Exercise requirements ->
Every line from the one containing "M1062 79 1125 98 1059 247 1014 222Z" to the one containing "M1335 124H1429L1449 135" in the records below, both included, must be set down exactly, and no other line.

Data provided ->
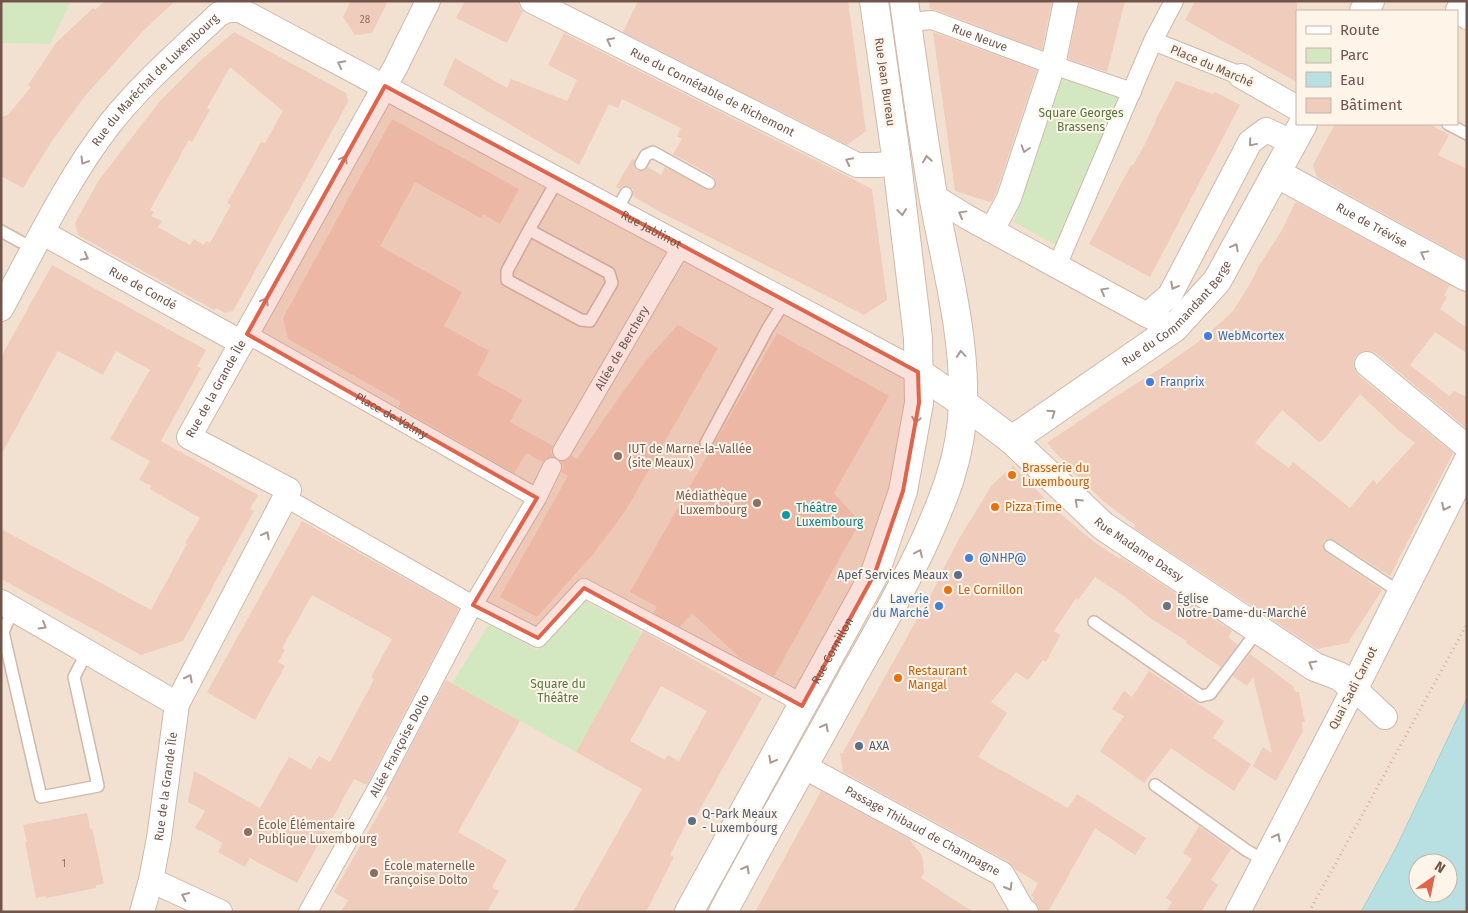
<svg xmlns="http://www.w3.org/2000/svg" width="1468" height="913" font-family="'Fira Sans',sans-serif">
<rect width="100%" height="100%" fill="#fbf0e2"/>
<path fill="#f2e1d1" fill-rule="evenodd" d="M1 1H1467V698L1396 848 1361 912H1ZM1297 11H1457V124H1297Z"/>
<path fill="#d3e8c1" d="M1 1H71L50 44 1 43Z
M1062 79 1125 98 1059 247 1014 222Z
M584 600 642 632 576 752 452 683 489 624 537 650Z"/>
<path fill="#b8e0e3" stroke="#9ed0d5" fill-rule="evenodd" d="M1467 698V912H1361L1396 848ZM1418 863H1448V893H1418Z"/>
<path fill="#efccbb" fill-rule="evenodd" d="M105 1H175L143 31 85 96 51 142 23 188 1 176V117L8 115 31 87 28 85 56 43 93 8 95 10Z
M351 1H388L372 33 355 35 343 17Z
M465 1H518L520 8 523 11 507 43 456 18Z
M638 1H848L866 131 847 145 623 32Z
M929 1H1052L1042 50 936 10 930 9Z
M1079 1H1125L1107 72 1068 59Z
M1195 1H1297V82L1185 20Z
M234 32 346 93 348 102 233 311 225 313 216 308 214 310 78 235 75 223 99 180 160 101 201 60ZM230 67 283 111 265 143 261 142 243 175 227 203 231 205 210 243 206 241 204 245 194 239 190 245 158 227 162 221 151 216 154 212 150 210 189 140 192 142 210 110 207 108Z
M933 32 1037 70 996 193 992 201 990 202 955 191Z
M564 33 872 189 887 300 864 315 662 213 633 196V189L629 186H622L620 189 616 187 632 159 635 160 634 167 638 171H644L648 167 661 175 665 167 709 190 713 189 716 183V180L713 176 673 154 682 139 677 136 681 128 622 99 618 108 609 104 579 165 443 85 455 58 507 88 511 79 567 101 577 80 548 65Z
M1176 81 1213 94 1215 92 1240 105 1150 277 1089 244 1131 165H1133L1143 148 1156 121H1155Z
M392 119 519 189 500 224 483 214 481 218 415 182 380 246 462 292 444 326 489 351 477 375 522 400 510 422 553 446 551 451 553 457 546 458 543 462 526 453 514 473 398 407 401 402 288 339 283 318Z
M1335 124H1429L1449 135 1438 155 1467 169 1466 259 1317 177 1313 165Z
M1297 202 1450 285 1444 295 1447 297 1440 309 1467 328V353L1435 332 1410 365 1449 396 1454 391 1467 397V426L1466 428 1376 353 1370 351H1363L1356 356 1354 361V368L1358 375 1453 453 1390 576 1334 540 1330 539 1324 541 1323 546 1326 552 1382 590 1348 643 1317 649 1134 528 1135 525 1103 501 1073 472 1047 443 1110 400 1163 367 1202 339 1229 315 1233 311 1250 284 1259 266 1282 230 1295 203ZM1360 394 1398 430 1415 443 1377 484 1373 480 1350 508 1293 462 1289 468 1255 443 1282 410 1319 442 1324 439Z
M52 265 206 350 197 366 201 368 161 441 258 495 250 509 254 511 183 641 141 655 1 579V529L151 610 187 544 185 543 200 518 150 489 152 486 139 480 150 461 110 439 150 370 116 351 103 375 58 351 1 455V357Z
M678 325 718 348 626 510 594 553 537 617 500 597 568 476 561 472 563 467 561 461 567 460 572 456 577 459 622 393 649 357Z
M777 333 889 396 834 493 860 522 774 676 740 658 692 613 680 627 653 613 657 607 630 592Z
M1013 466 1056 510 1094 542 1120 559 1121 557 1232 631 1228 637 1238 645 1221 667 1186 643 1187 641 1150 618 1124 596 1095 577 1078 600 1076 598 1054 631 1060 635 1046 662 1043 660 1028 680 1016 672 991 702 1007 713 978 757 1068 808 1077 794 1146 838 1135 855 1095 828 1048 912H1039L1038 906 1033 900V897L1031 896 1038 883 1016 870 1009 862 843 772 840 752 842 754 941 576 940 575 959 539 992 485Z
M302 521 459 609 367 785 354 779 297 883 250 858 245 867 218 852 223 843 195 828 205 811 188 802 194 771 260 808 289 757 311 769 319 756 330 762 370 687 374 679 371 677 392 639 312 595 282 648 285 650 278 662 285 666 255 720 207 692Z
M643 631 762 698 695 818 690 816 670 855 674 857 646 912H573L642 789 576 752ZM661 686 707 711 679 761 668 755 665 760 630 741Z
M1250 654 1293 686 1295 692H1299L1305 722H1302L1303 731 1276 781 1253 766 1263 747 1272 753 1253 677 1247 686 1233 676Z
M1149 671 1224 721 1213 738 1251 764 1234 791 1171 748 1144 783 1100 751 1124 716 1112 709 1124 691 1132 697Z
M446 680 520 721 458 832 507 860 492 887 499 891 487 912H341L348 900 334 892 388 797 385 795Z
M821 791 909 839 921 854 923 860 924 872 921 878 973 912H755Z
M87 813 90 829 92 828 104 884 96 885V888L46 898V896L36 898 25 842H27L23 825Z
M1199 826 1231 849 1211 880 1218 885 1201 912H1166L1172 902 1166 898 1192 859 1183 853Z"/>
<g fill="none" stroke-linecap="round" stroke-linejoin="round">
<defs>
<path id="service" d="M1448 124 1467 134
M641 164 646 155 653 152 709 183
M617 210 626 193
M529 230 609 273 612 283 590 321 581 320 507 280V271L529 230 558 179
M1 231 21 242
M706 443 768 328 785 301
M1330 546 1401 593
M14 608 3 632 41 797 98 786 74 677 87 652
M1094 622 1201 696 1210 694 1258 630
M1155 785 1246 850 1265 861"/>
<g id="pedestrian">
<path d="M1174 1 1153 41 1241 76"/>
<path id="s1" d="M907 22 932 20 1053 65 1132 92"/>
<path d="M1057 266 1153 41"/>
<path id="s2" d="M247 334 537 498"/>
<path id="s3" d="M562 451 682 245"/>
<path d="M286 498 473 605 538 638 584 588 789 696 802 706"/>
<path id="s4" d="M308 912 379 785 473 605 537 498 552 467"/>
</g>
<g id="minor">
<path id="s5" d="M532 1 857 165H878L897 163"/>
<path d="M1458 10 1467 17"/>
<path d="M1241 76 1297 108"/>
<path d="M933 196 967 217 1147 315 1174 328"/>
<path d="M992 230 1009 198 1053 65 1066 1"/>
<path id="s6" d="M43 233 242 343"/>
<path id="s7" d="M1 309C35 247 66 181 109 125 141 84 181 50 219 14L228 10H240L918 372"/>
<path d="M1147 315 1170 295 1250 142 1266 130 1292 142"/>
<path d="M1367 364 1467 447"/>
<path d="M1 602 177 704"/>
<path id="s8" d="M803 766 1002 874 1022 909 1026 912"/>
<path d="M151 880 220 912"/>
<path id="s9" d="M142 912 151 880 159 838 177 704 289 490 189 437 396 66 428 1"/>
<path d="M1238 912 1354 688 1385 717"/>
</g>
<g id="tertiary">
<path d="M1364 11 1370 1"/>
<path id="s10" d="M1276 173 1467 277"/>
<path id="s11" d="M1012 440 1174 328 1217 281 1303 124"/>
</g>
<g id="secondary">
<path id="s12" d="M918 372 963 403 1012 440 1103 526 1315 667 1339 676 1354 688 1467 463"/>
<path id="s13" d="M689 912 875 573 903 491 919 403 918 338 897 163 874 1"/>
<path d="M723 912C765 833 810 755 853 676 877 634 901 591 922 547 944 499 962 456 963 402 965 332 945 263 933 195 922 131 913 66 904 1"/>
</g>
</defs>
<use href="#service" stroke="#ceb9ac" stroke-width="14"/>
<use href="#pedestrian" stroke="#ceb9ac" stroke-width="20"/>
<use href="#minor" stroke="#ceb9ac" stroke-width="26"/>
<use href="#tertiary" stroke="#ceb9ac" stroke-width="30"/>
<use href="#secondary" stroke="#d0b8aa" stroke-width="30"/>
<path stroke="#d4b09e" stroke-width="3" stroke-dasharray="1 4" stroke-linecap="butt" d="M1309 912 1467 624"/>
<use href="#service" stroke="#fff" stroke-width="11"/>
<use href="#pedestrian" stroke="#fff" stroke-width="18"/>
<use href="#minor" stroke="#fff" stroke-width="24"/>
<use href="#tertiary" stroke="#fff" stroke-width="28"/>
<use href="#secondary" stroke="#fff" stroke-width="28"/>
</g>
<defs><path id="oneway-chevron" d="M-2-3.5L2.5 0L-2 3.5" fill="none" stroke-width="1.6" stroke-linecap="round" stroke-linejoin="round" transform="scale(1.25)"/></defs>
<g stroke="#aa9992">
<use href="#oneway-chevron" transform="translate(610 41) rotate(-153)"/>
<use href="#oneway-chevron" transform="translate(341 64) rotate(-152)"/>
<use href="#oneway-chevron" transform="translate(1252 143) rotate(130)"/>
<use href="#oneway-chevron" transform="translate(1025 149) rotate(108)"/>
<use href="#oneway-chevron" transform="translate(344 159) rotate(-61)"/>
<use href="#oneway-chevron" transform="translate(927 159) rotate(-99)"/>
<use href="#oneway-chevron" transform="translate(84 161) rotate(121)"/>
<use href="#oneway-chevron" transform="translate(849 161) rotate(-154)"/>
<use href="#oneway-chevron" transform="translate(902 212) rotate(83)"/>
<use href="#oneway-chevron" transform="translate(962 214) rotate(-151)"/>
<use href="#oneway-chevron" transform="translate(1235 247) rotate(-61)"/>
<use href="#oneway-chevron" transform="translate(1424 254) rotate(-151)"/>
<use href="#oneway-chevron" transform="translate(85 257) rotate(29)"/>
<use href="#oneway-chevron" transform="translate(1174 286) rotate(118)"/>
<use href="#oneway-chevron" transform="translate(1104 291) rotate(-151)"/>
<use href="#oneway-chevron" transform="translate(265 301) rotate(-61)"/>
<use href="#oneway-chevron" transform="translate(961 354) rotate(-95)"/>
<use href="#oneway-chevron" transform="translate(1052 413) rotate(-35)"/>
<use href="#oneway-chevron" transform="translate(916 420) rotate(100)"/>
<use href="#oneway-chevron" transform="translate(1078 502) rotate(-137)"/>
<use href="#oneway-chevron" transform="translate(1445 507) rotate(117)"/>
<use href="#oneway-chevron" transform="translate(266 535) rotate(-62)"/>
<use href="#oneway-chevron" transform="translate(919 553) rotate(-65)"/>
<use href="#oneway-chevron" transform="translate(43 626) rotate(31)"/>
<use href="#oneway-chevron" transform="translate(1312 664) rotate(-150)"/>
<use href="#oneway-chevron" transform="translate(189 678) rotate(-63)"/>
<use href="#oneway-chevron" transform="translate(825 727) rotate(-61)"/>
<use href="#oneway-chevron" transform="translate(772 760) rotate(118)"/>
<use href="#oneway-chevron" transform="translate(1277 837) rotate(-62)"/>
<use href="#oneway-chevron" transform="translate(746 869) rotate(-61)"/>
<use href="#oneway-chevron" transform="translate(1009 887) rotate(60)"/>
<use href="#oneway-chevron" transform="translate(185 896) rotate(-155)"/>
</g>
<path fill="#e0634c" fill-opacity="0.2" stroke="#e0634c" stroke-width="4" stroke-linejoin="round" d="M385 86 918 372 919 403 903 491 875 573 802 706 584 588 538 638 473 605 537 498 247 334Z"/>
<g fill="#3f7fe0" stroke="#fef4e8" stroke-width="2">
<circle cx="1208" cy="336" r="5"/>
<circle cx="1150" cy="382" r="5"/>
<circle cx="969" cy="558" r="5"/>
<circle cx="939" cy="606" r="5"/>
</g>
<g fill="#8d6e63" stroke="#fef4e8" stroke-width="2">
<circle cx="618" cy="456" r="5"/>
<circle cx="757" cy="503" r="5"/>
<circle cx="248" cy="832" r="5"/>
<circle cx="374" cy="873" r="5"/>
</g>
<g fill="#e8710a" stroke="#fef4e8" stroke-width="2">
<circle cx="1012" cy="475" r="5"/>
<circle cx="995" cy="507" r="5"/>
<circle cx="948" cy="590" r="5"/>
<circle cx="898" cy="678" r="5"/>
</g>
<circle fill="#0f9aa8" stroke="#fef4e8" stroke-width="2" cx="786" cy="515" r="5"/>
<g fill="#5c6f8a" stroke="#fef4e8" stroke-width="2">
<circle cx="958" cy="575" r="5"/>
<circle cx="859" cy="746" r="5"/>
<circle cx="692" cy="821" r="5"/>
</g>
<circle fill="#6b7280" stroke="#fef4e8" stroke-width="2" cx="1167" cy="606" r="5"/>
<g text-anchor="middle" stroke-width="4" stroke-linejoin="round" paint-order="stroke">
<g font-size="10" fill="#907366">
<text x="365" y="23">28</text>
<text x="64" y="867">1</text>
</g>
<g font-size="12" fill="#71554a" stroke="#fef4e8">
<text dy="4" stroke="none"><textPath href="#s1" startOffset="76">Rue Neuve</textPath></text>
<text transform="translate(1212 66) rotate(23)" y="4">Place du Marché</text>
<text dy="4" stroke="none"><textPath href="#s7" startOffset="278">Rue du Maréchal de Luxembourg</textPath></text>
<text transform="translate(885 82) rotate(82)" y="4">Rue Jean Bureau</text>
<text dy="4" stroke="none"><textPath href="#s5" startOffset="202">Rue du Connétable de Richemont</textPath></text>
<text dy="4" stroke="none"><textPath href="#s10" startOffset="109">Rue de Trévise</textPath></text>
<text dy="4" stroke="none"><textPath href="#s7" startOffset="858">Rue Jablinot</textPath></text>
<text dy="4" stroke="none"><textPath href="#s6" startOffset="114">Rue de Condé</textPath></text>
<text dy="4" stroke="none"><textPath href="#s11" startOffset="209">Rue du Commandant Berge</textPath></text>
<text dy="4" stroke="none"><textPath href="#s3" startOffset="119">Allée de Berchery</textPath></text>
<text dy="4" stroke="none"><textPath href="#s9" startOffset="621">Rue de la Grande Île</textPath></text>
<text dy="4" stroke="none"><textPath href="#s2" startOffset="166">Place de Valmy</textPath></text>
<text dy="4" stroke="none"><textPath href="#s12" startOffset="284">Rue Madame Dassy</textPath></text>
<text dy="4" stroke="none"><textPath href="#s13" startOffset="298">Rue Cornillon</textPath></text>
<text transform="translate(1353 688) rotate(-63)" y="4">Quai Sadi Carnot</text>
<text dy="4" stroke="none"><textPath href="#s4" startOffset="190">Allée Françoise Dolto</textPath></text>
<text dy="4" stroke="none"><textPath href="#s9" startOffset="128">Rue de la Grande Île</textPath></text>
<text dy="4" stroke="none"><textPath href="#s8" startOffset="136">Passage Thibaud de Champagne</textPath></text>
</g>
<g font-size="12" fill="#557742" stroke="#fef4e8">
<text x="1081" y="117">Square Georges<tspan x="1081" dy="14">Brassens</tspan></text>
<text x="558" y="688">Square du<tspan x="558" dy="14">Théâtre</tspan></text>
</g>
<g font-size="12" fill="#366cbe" stroke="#fef4e8" text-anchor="start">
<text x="1218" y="340">WebMcortex</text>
<text x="1160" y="386">Franprix</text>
<text x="979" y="562">@NHP@</text>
<text x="929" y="603" text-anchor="end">Laverie<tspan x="929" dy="14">du Marché</tspan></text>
</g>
<g font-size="12" fill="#785e54" stroke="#fef4e8" text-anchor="start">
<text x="628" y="453">IUT de Marne-la-Vallée<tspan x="628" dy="14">(site Meaux)</tspan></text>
<text x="747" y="500" text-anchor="end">Médiathèque<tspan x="747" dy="14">Luxembourg</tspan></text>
<text x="258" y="829">École Élémentaire<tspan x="258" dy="14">Publique Luxembourg</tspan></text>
<text x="384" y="870">École maternelle<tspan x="384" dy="14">Françoise Dolto</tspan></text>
</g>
<g font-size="12" fill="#c56008" stroke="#fef4e8" text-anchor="start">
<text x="1022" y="472">Brasserie du<tspan x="1022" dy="14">Luxembourg</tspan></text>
<text x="1005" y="511">Pizza Time</text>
<text x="958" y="594">Le Cornillon</text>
<text x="908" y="675">Restaurant<tspan x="908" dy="14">Mangal</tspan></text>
</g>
<g font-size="12" fill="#0d838f" stroke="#fef4e8" text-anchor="start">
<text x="796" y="512">Théâtre<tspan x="796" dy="14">Luxembourg</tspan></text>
</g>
<g font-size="12" fill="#4e5e75" stroke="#fef4e8" text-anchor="start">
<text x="948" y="579" text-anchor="end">Apef Services Meaux</text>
<text x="869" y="750">AXA</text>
<text x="702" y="818">Q-Park Meaux<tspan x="702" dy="14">- Luxembourg</tspan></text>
</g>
<g font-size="12" fill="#5b616d" stroke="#fef4e8" text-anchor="start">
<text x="1177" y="603">Église<tspan x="1177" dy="14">Notre-Dame-du-Marché</tspan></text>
</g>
</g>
<rect width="1468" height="913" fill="none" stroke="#71554a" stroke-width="5"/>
<rect x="1296" y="10" width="162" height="115" fill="#fef4e8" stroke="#c6b4a9"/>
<rect x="1306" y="26" width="25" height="8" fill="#ffffff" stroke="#c6b4a9"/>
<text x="1340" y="35" font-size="15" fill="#71554a">Route</text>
<rect x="1306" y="48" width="25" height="15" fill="#d3e8c1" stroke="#c6b4a9"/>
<text x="1340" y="60" font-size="15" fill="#71554a">Parc</text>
<rect x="1306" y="72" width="25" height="15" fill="#b8e0e3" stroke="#c6b4a9"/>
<text x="1340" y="85" font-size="15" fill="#71554a">Eau</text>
<rect x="1306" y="98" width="25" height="15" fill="#efccbb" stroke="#c6b4a9"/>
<text x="1340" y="110" font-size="15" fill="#71554a">Bâtiment</text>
<g transform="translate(1433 878) rotate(33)"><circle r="24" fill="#fef4e8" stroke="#c6b4a9"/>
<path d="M0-4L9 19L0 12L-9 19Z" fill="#e0634c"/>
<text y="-8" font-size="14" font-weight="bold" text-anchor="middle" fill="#71554a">N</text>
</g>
</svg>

Task output ->
M1062 79 1125 98 1059 247 1014 222Z
M584 600 642 632 576 752 452 683 489 624 537 650Z"/>
<path fill="#b8e0e3" stroke="#9ed0d5" fill-rule="evenodd" d="M1467 698V912H1361L1396 848ZM1418 863H1448V893H1418Z"/>
<path fill="#efccbb" fill-rule="evenodd" d="M105 1H175L143 31 85 96 51 142 23 188 1 176V117L8 115 31 87 28 85 56 43 93 8 95 10Z
M351 1H388L372 33 355 35 343 17Z
M465 1H518L520 8 523 11 507 43 456 18Z
M638 1H848L866 131 847 145 623 32Z
M929 1H1052L1042 50 936 10 930 9Z
M1079 1H1125L1107 72 1068 59Z
M1195 1H1297V82L1185 20Z
M234 32 346 93 348 102 233 311 225 313 216 308 214 310 78 235 75 223 99 180 160 101 201 60ZM230 67 283 111 265 143 261 142 243 175 227 203 231 205 210 243 206 241 204 245 194 239 190 245 158 227 162 221 151 216 154 212 150 210 189 140 192 142 210 110 207 108Z
M933 32 1037 70 996 193 992 201 990 202 955 191Z
M564 33 872 189 887 300 864 315 662 213 633 196V189L629 186H622L620 189 616 187 632 159 635 160 634 167 638 171H644L648 167 661 175 665 167 709 190 713 189 716 183V180L713 176 673 154 682 139 677 136 681 128 622 99 618 108 609 104 579 165 443 85 455 58 507 88 511 79 567 101 577 80 548 65Z
M1176 81 1213 94 1215 92 1240 105 1150 277 1089 244 1131 165H1133L1143 148 1156 121H1155Z
M392 119 519 189 500 224 483 214 481 218 415 182 380 246 462 292 444 326 489 351 477 375 522 400 510 422 553 446 551 451 553 457 546 458 543 462 526 453 514 473 398 407 401 402 288 339 283 318Z
M1335 124H1429L1449 135 1438 155 1467 169 1466 259 1317 177 1313 165Z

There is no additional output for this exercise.